Biden makes it official: The economy belongs to us, not Bush
Perhaps those focus groups being used by the Obama reelection campaign have mentioned to his campaign team that blaming others for your own failures does not sit well with most voters.
Vice President Joe Biden said in a live interview with Miami public radio station WLRN Thursday that the Obama administration - not the Bush administration - now has ownership of the struggling U.S. economy.
Biden said Americans have "good reason to be upset" because they lost jobs because of the recession, "something they didn't have a thing to do with creating."
"Even though 50-some percent of the American people think the economy tanked because of the last administration, that's not relevant," said the vice president. "What's relevant is we're in charge."
The economic recession began during the final year of the Bush administration, and polls show many Americans continue to blame Mr. Bush - not his successor - for the current economic situation. A CBS News/New York Times poll over the summer found that 26 percent of Americans mostly blame the Bush administration for the state of the economy, while just 8 percent blame the Obama administration.

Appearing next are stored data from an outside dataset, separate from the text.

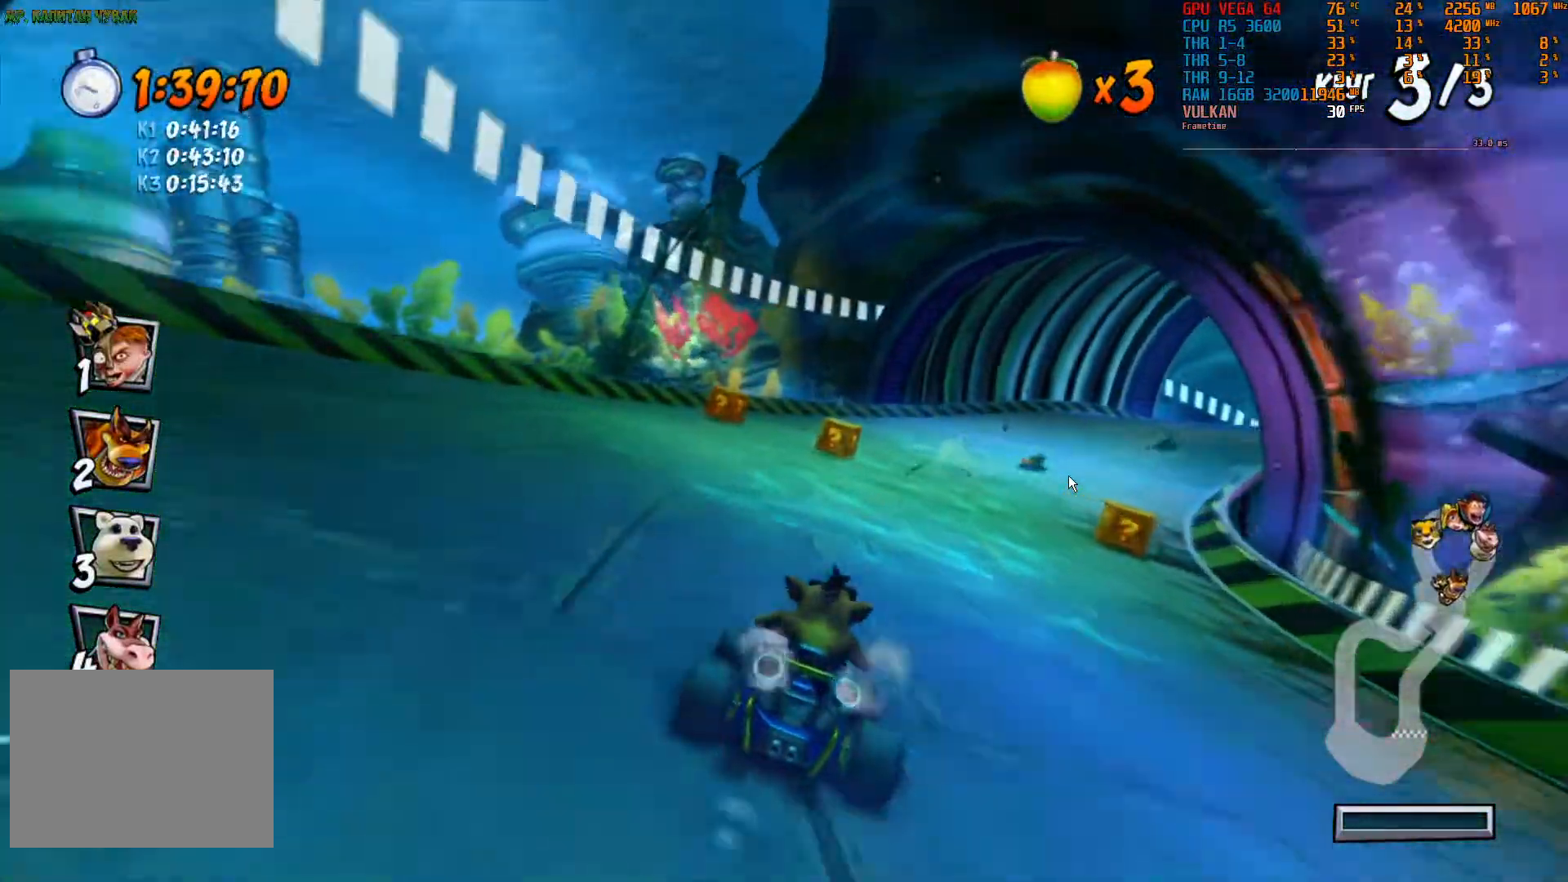
{"dt_ms": 500, "buttons": ["R2"], "left_stick": "center", "right_stick": "center", "events": []}
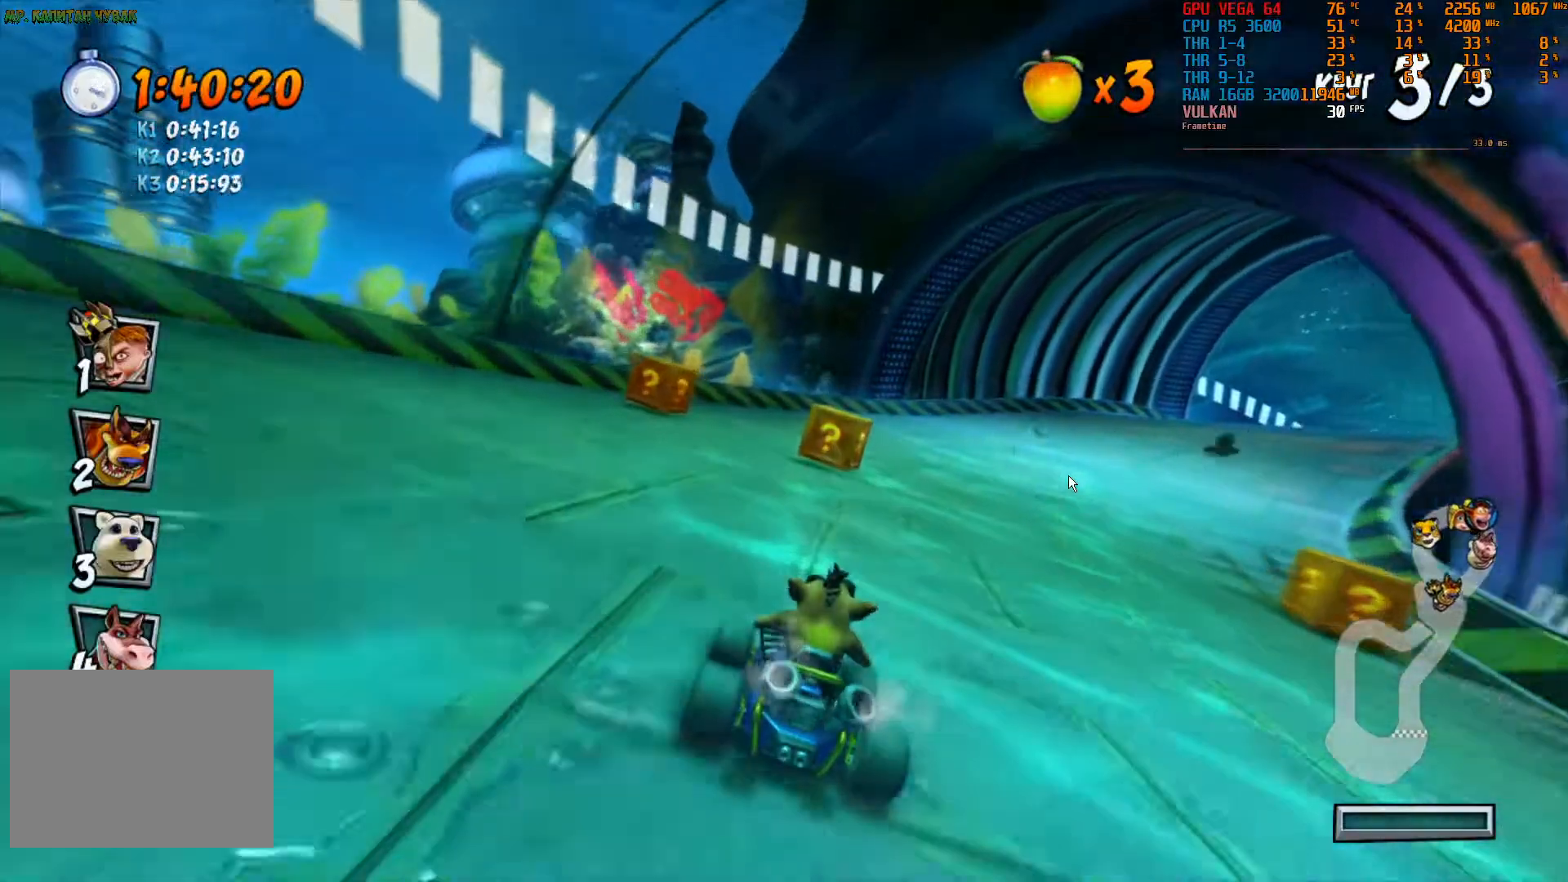
{"dt_ms": 500, "buttons": ["R2"], "left_stick": "right", "right_stick": "center", "events": [[283, "left_stick", "right"]]}
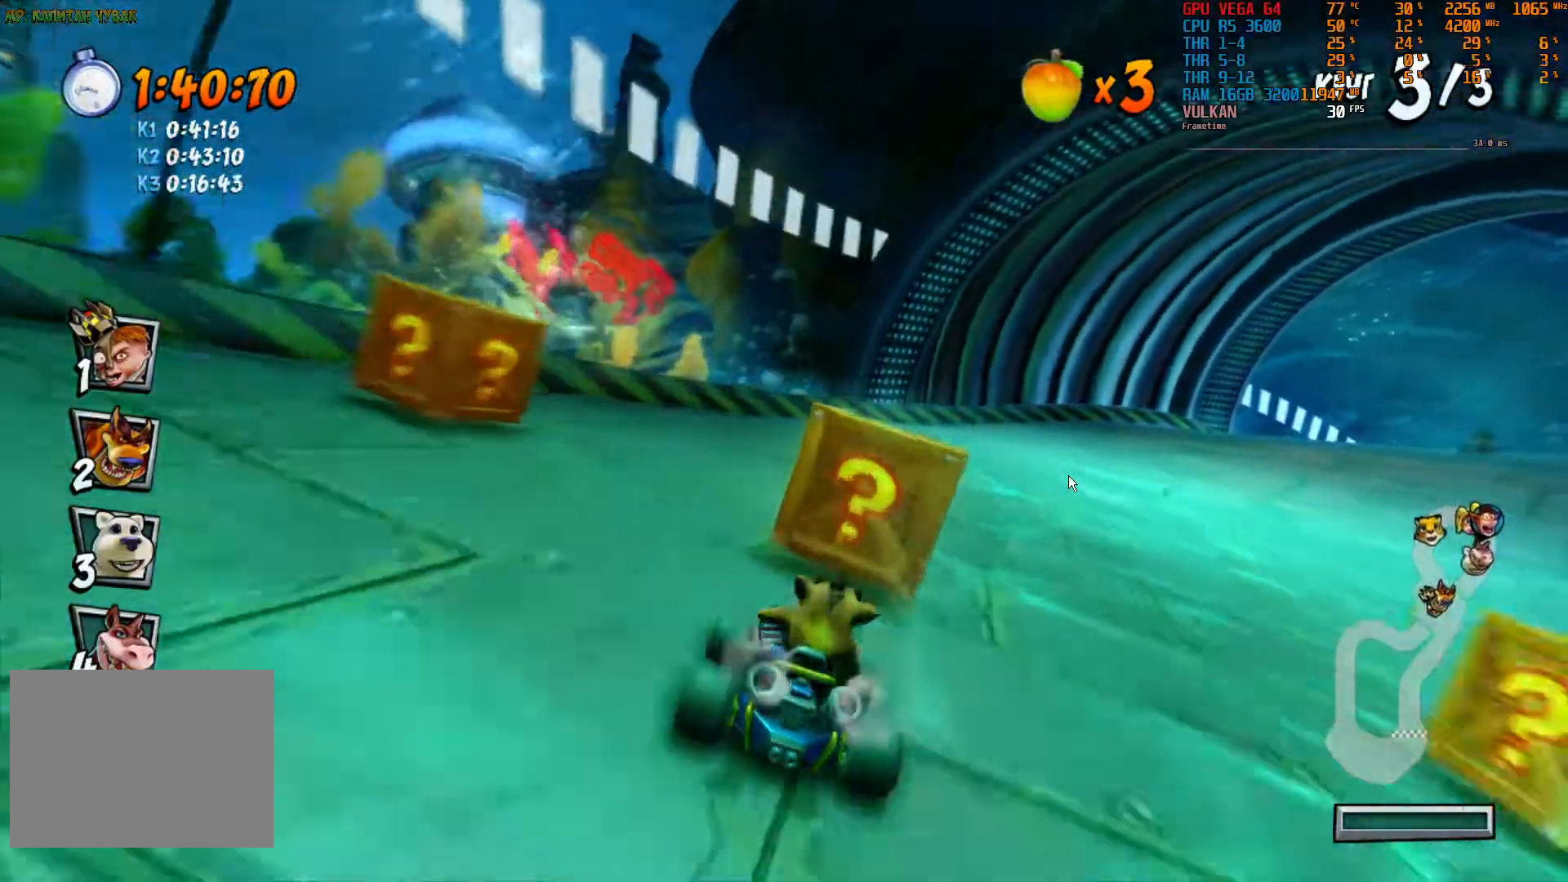
{"dt_ms": 500, "buttons": ["R2"], "left_stick": "right", "right_stick": "center", "events": []}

"Right now, we are the ones in charge, and it's gotten better but it hasn't gotten good enough," Biden told WLRN. "...I don't blame them for being mad. We're in charge. So they're angry."

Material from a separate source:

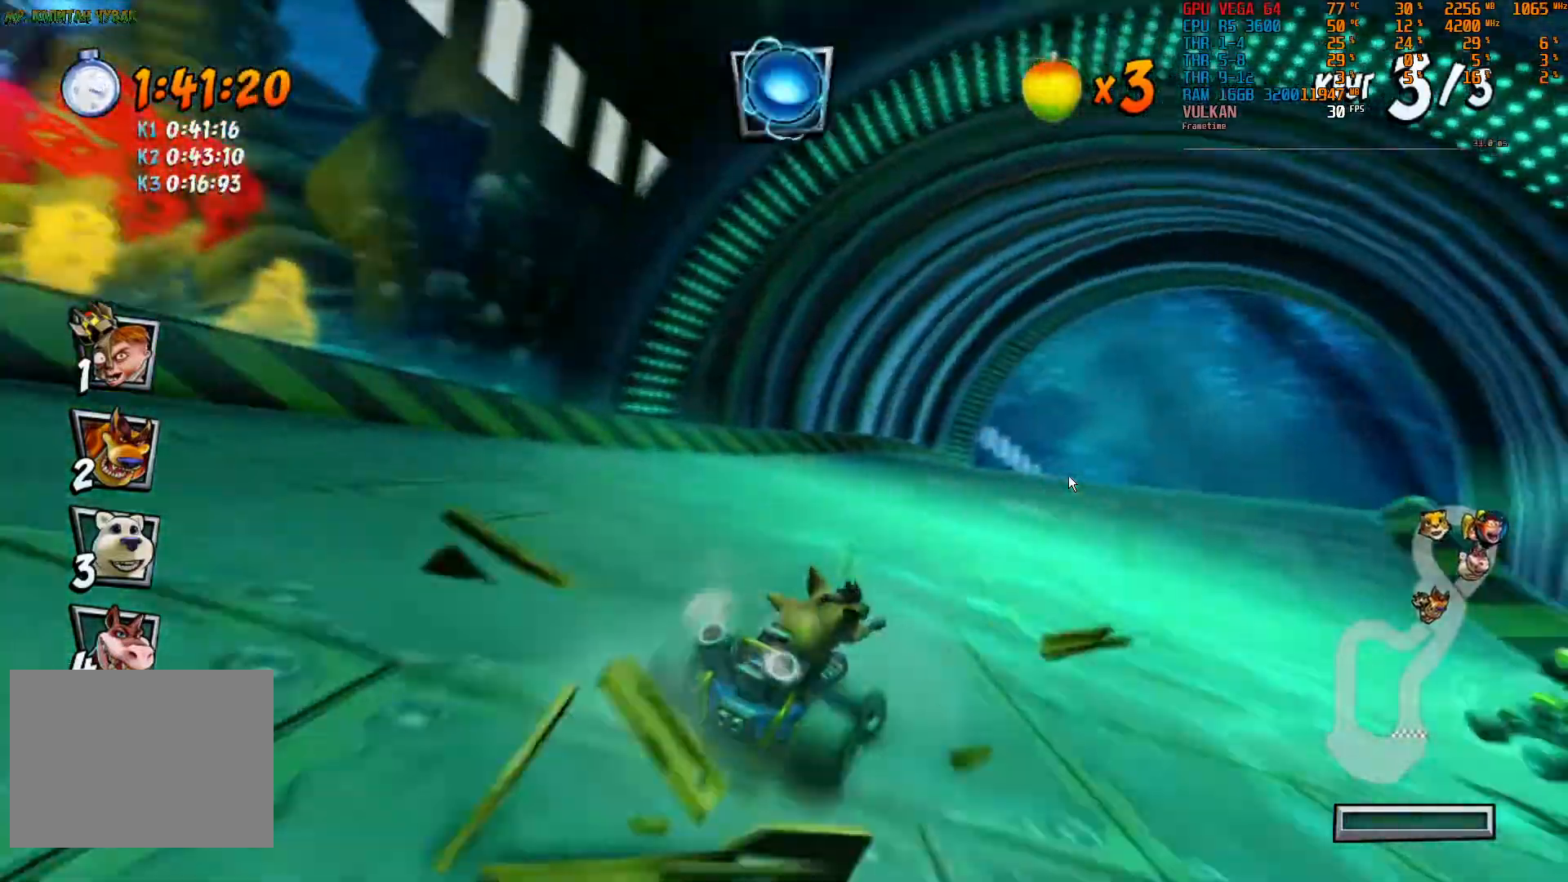
{"dt_ms": 500, "buttons": ["R2"], "left_stick": "center", "right_stick": "center", "events": [[267, "left_stick", "center"]]}
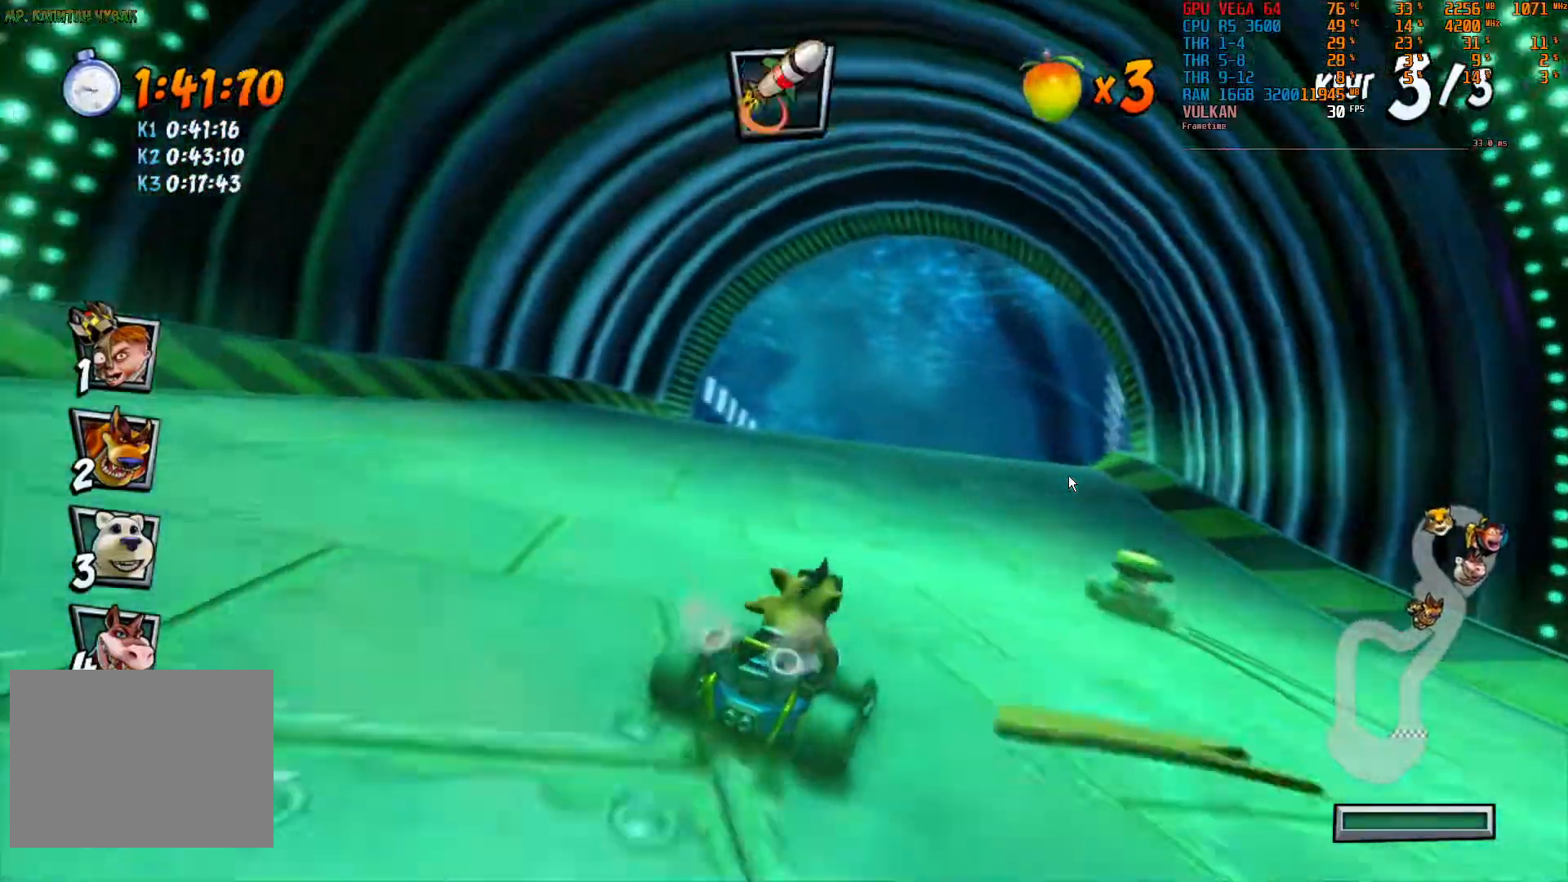
{"dt_ms": 500, "buttons": ["R2"], "left_stick": "center", "right_stick": "center", "events": [[150, "left_stick", "right"], [333, "left_stick", "center"]]}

CBS is a little out of date on its polling data. That poll "over the summer" (Note to CBS: It is now fall) has been superceded by a poll that came out recently showing a majority blame Obama for the bad economy.
Is this a case of Biden's mouth getting him in trouble again? Probably. Despite what the polls are saying, it is a convenient fiction for the Obama administration to maintain innocence when it comes to the bad economy. If they are going to take full ownership, it won't be until there are signs that the economy is turning around, not moving into a double dip recession.